Finding a spouse is clearly not as straightforward as it once was in China. There are now nearly 200 million single adults – almost 15% of the population according to 2015 Ministry of Civil Affairs figures – and this number has skyrocketed from just 6% in 1990.
According to 2016 National Bureau of Statistics data, there are 30 million more males than females in China and state media, in an apparent attempt to encourage marriage, has in recent years started to stigmatize any women over 27-year-olds and single by referring to them as ‘leftover woman”. While online dating, the global modern-day answer to courting, has proven popular in China, with the PRC’s biggest such app, Momo, receiving up to 23 million active users a day, women have often said they feel harassed on such sites because of the disproportionate user gender imbalance.
In 2015, gender breakdowns for dating apps revealed that up to ten times more males than females were subscribers and when women users started to openly complain of a hostile online atmosphere that some said was akin to “stalking”, Momo user numbers plummeted by 50%.
Dating app Tantan is trying to combat this by protecting women users with tailored match making, safeguards against inappropriate content and light-hearted female-centric online games and says such measures have kept its male to female ratio to approximately 6:4.
Tantan, often referred to as a Chinese Tinder, is a location-based app where users swipe the profile pictures of people recommended to them, right to like and left to skip. Users are matched only after profile images and personal information is checked manually to ensure their authenticity and conversation begins only when both users reply with like swipes.
If a male user sends any suspect content or makes overt sexual references, an automatic notification is sent to the female asking if she has been harassed. If she says yes, the male’s account is deleted. To date, the abuse reporting rate on Tantan is less than 1%.
Tantan founder and CEO Yu Wang, says the app is now responsible for nearly a billion swipes per day and 200 swipes per person.
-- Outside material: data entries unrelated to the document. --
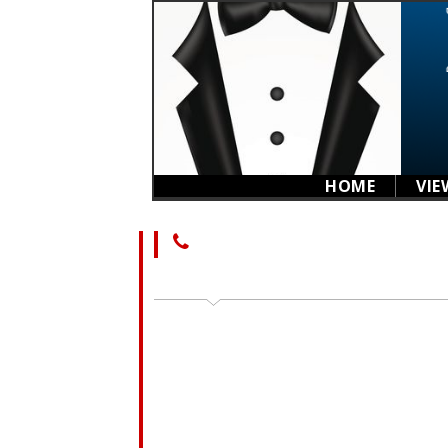
HOME
VIE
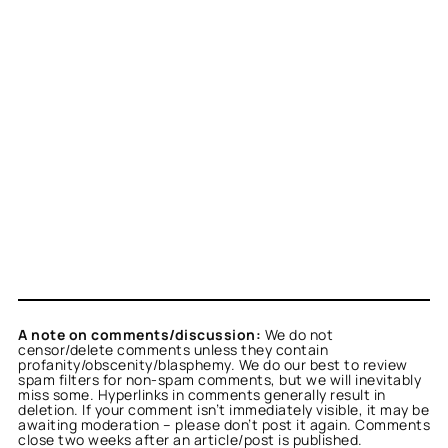
A note on comments/discussion:
We do not
censor/delete comments unless they contain
profanity/obscenity/blasphemy. We do our best to review
spam filters for non-spam comments, but we will inevitably
miss some. Hyperlinks in comments generally result in
deletion. If your comment isn’t immediately visible, it may be
awaiting moderation – please don’t post it again. Comments
close two weeks after an article/post is published.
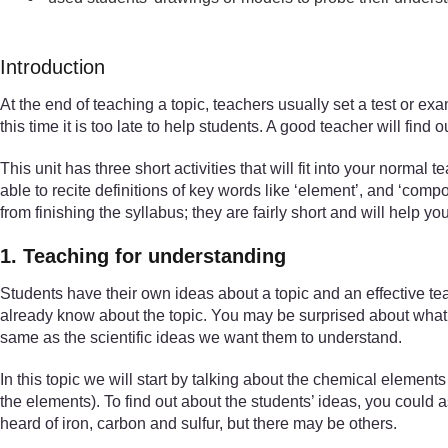
Introduction
At the end of teaching a topic, teachers usually set a test or e
this time it is too late to help students. A good teacher will fi
This unit has three short activities that will fit into your normal
able to recite definitions of key words like ‘element’, and ‘co
from finishing the syllabus; they are fairly short and will help y
1. Teaching for understanding
Students have their own ideas about a topic and an effective te
already know about the topic. You may be surprised about what t
same as the scientific ideas we want them to understand.
In this topic we will start by talking about the chemical elemen
the elements). To find out about the students’ ideas, you coul
heard of iron, carbon and sulfur, but there may be others.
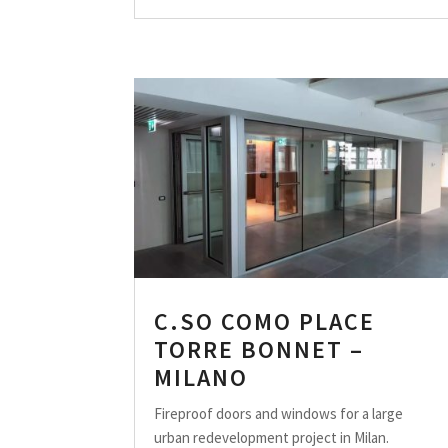
C.SO COMO PLACE
TORRE BONNET –
MILANO
Fireproof doors and windows for a large
urban redevelopment project in Milan.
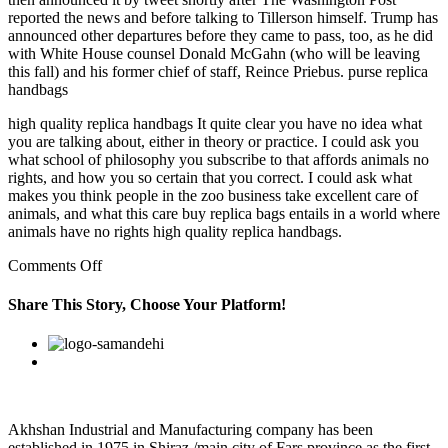
reported the news and before talking to Tillerson himself. Trump has
announced other departures before they came to pass, too, as he did
with White House counsel Donald McGahn (who will be leaving
this fall) and his former chief of staff, Reince Priebus. purse replica
handbags
high quality replica handbags It quite clear you have no idea what
you are talking about, either in theory or practice. I could ask you
what school of philosophy you subscribe to that affords animals no
rights, and how you so certain that you correct. I could ask what
makes you think people in the zoo business take excellent care of
animals, and what this care buy replica bags entails in a world where
animals have no rights high quality replica handbags.
on
Comments Off
I
no
Share This Story, Choose Your Platform!
longer
feel
Facebook
Twitter
Linkedin
Reddit
Google+
Pinterest
Vk
isolated
and
alone
Akhshan Industrial and Manufacturing company has been
established in 1975 in Shiraz /main city of Fars province as the first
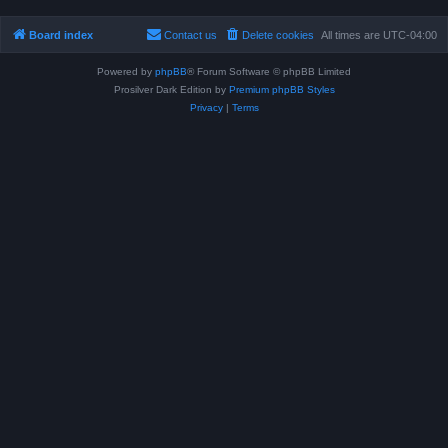
Board index
Contact us
Delete cookies
All times are
UTC-04:00
Powered by
phpBB
® Forum Software © phpBB Limited
Prosilver Dark Edition by
Premium phpBB Styles
Privacy
|
Terms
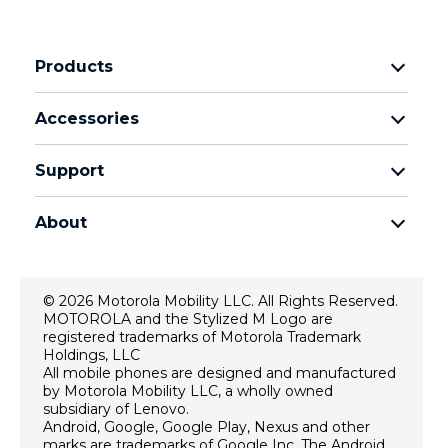
Products
motorola razr family
Accessories
motorola edge family
Headphones
motorola g family
Support
Cables and chargers
moto e family
My Orders
moto tag
Thinkphone 25 by motorola
About
Software Upgrades
all smartphones
About Motorola
Support
About lenovo
Contact us
© 2026 Motorola Mobility LLC. All Rights Reserved.
Terms of sale
MOTOROLA and the Stylized M Logo are
Repair Status
registered trademarks of Motorola Trademark
Terms of use
Rescue and Smart Assistant Tool
Holdings, LLC
All mobile phones are designed and manufactured
Website Privacy
by Motorola Mobility LLC, a wholly owned
Innovation
subsidiary of Lenovo.
Android, Google, Google Play, Nexus and other
Careers
marks are trademarks of Google Inc. The Android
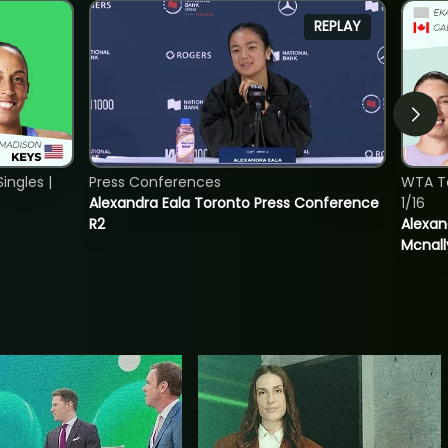
REPLAY
ngles |
Press Conferences
WTA T
Alexandra Eala Toronto Press Conference
1/16
R2
Alexan
Mcnall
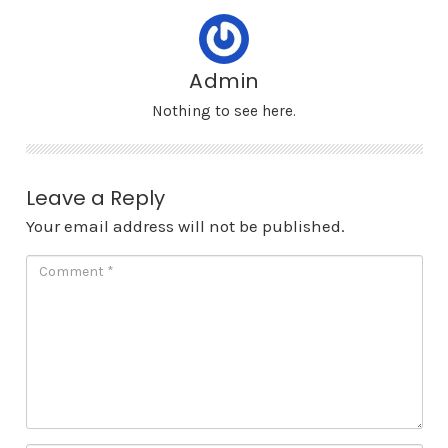
Admin
Nothing to see here.
Leave a Reply
Your email address will not be published.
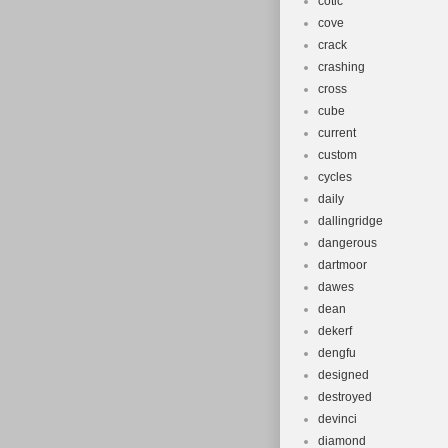
cotic
cove
crack
crashing
cross
cube
current
custom
cycles
daily
dallingridge
dangerous
dartmoor
dawes
dean
dekerf
dengfu
designed
destroyed
devinci
diamond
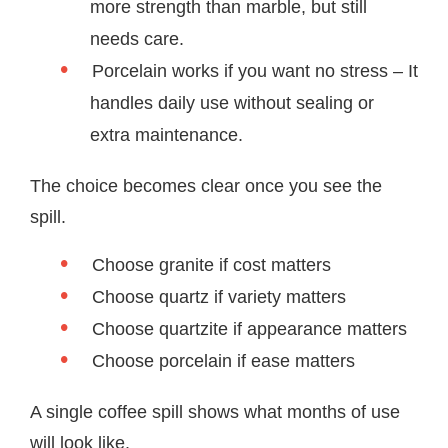
more strength than marble, but still
needs care.
Porcelain works if you want no stress – It
handles daily use without sealing or
extra maintenance.
The choice becomes clear once you see the
spill.
Choose granite if cost matters
Choose quartz if variety matters
Choose quartzite if appearance matters
Choose porcelain if ease matters
A single coffee spill shows what months of use
will look like.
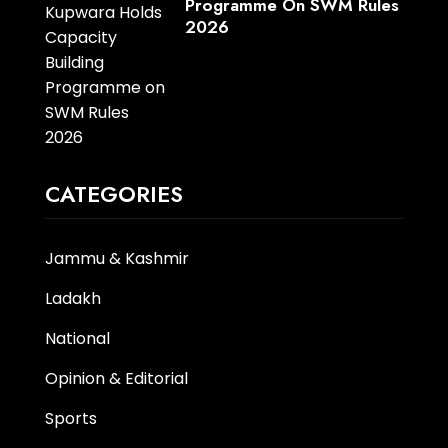
Programme On SWM Rules
2026
CATEGORIES
Jammu & Kashmir
Ladakh
National
Opinion & Editorial
Sports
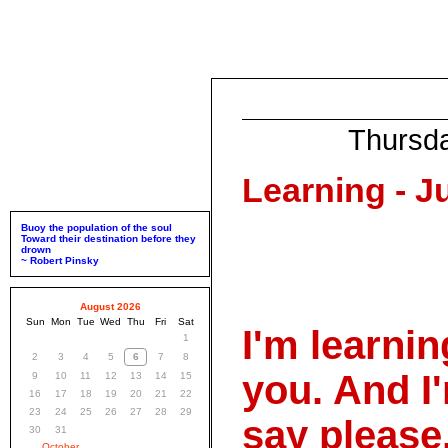
Thursd
Learning - Ju
Buoy the population of the soul
Toward their destination before they
drown
~ Robert Pinsky
August 2026
Sun
Mon
Tue
Wed
Thu
Fri
Sat
I'm learnin
1
2
3
4
5
6
7
8
you. And I'
9
10
11
12
13
14
15
16
17
18
19
20
21
22
23
24
25
26
27
28
29
say please
30
31
October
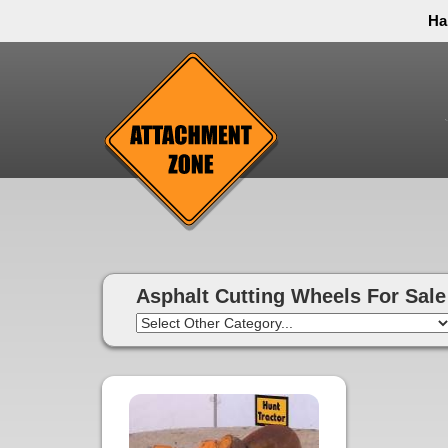
Ha
Thank you to all have sacrificed so we can live the
inconvenience. You can call and leave a message or 
Asphalt Cutting Wheels For Sale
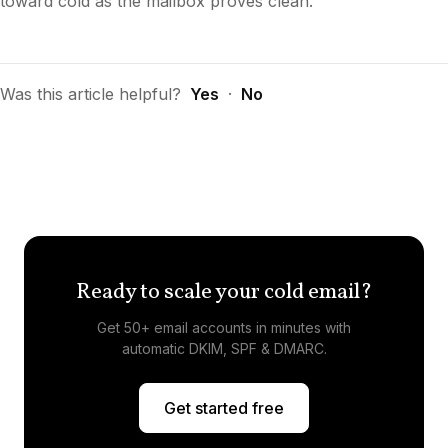
toward cold as the mailbox proves clean.
Was this article helpful?
Yes
·
No
Ready to scale your cold email?
Get 50+ email accounts in minutes with
automatic DKIM, SPF & DMARC.
Get started free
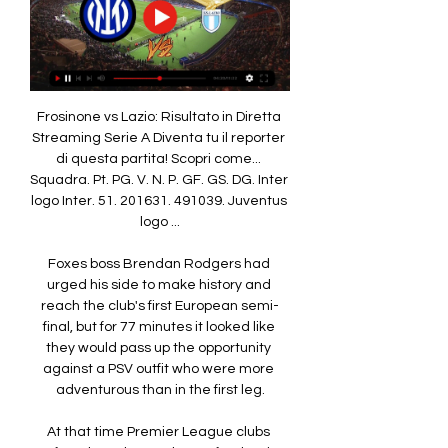
Frosinone vs Lazio: Risultato in Diretta 
Streaming Serie A Diventa tu il reporter 
di questa partita! Scopri come... 
Squadra. Pt. PG. V. N. P. GF. GS. DG. Inter 
logo Inter. 51. 201631. 491039. Juventus 
logo ...

Foxes boss Brendan Rodgers had 
urged his side to make history and 
reach the club's first European semi-
final, but for 77 minutes it looked like 
they would pass up the opportunity 
against a PSV outfit who were more 
adventurous than in the first leg.

At that time Premier League clubs 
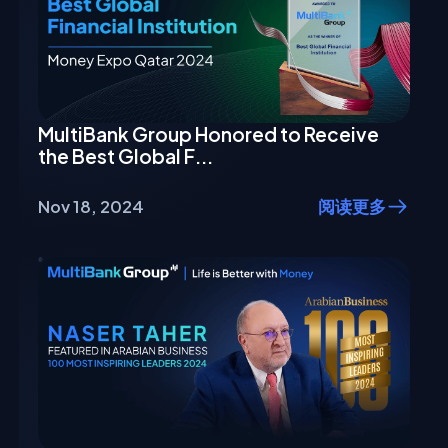
MultiBank Group Honored to Receive
the Best Global F...
Nov 18, 2024
阅读更多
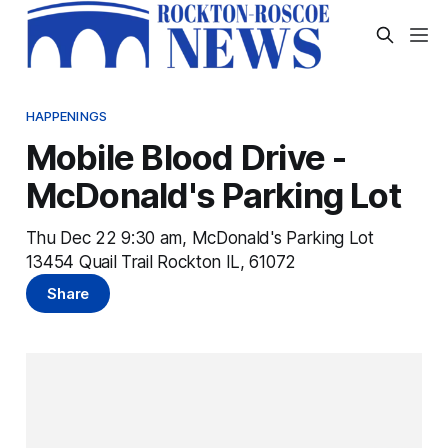
HAPPENINGS
Mobile Blood Drive -
McDonald's Parking Lot
Thu Dec 22 9:30 am, McDonald's Parking Lot
13454 Quail Trail Rockton IL, 61072
Share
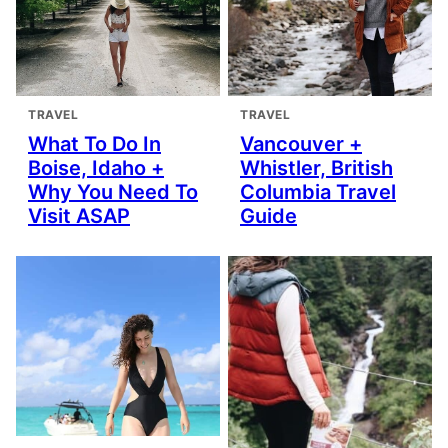
TRAVEL
TRAVEL
What To Do In
Vancouver +
Boise, Idaho +
Whistler, British
Why You Need To
Columbia Travel
Visit ASAP
Guide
From these 200 swipes, a man will “like” approximately 100 of them while a girl will usually “like” only 10. With such a marked difference in gender user habits, Wang feels that traditionally the online arena has been tough environment for a woman who is hoping to find a long term relationship.
Yet Tantan’s daily active user numbers have increased, says Wang, from 60,000 in 2014 to 5 million today and this is down to the increased sense of security that women feel.
“What a guy and a girl wants might be vastly different,” says Wang. “So if there are way more men than women, it is going to be hard for a woman to find real love and commitment.” Wang says women are not just happy to send time on Tantan but are actually finding long partners via the site. “These days there are always people coming to thank me for providing the platform where they find their better half,” said Wang. “And that’s our goal. To help people fall in love.”
According to Trustdata, Tantan is now the second most popular dating app in China after Momo.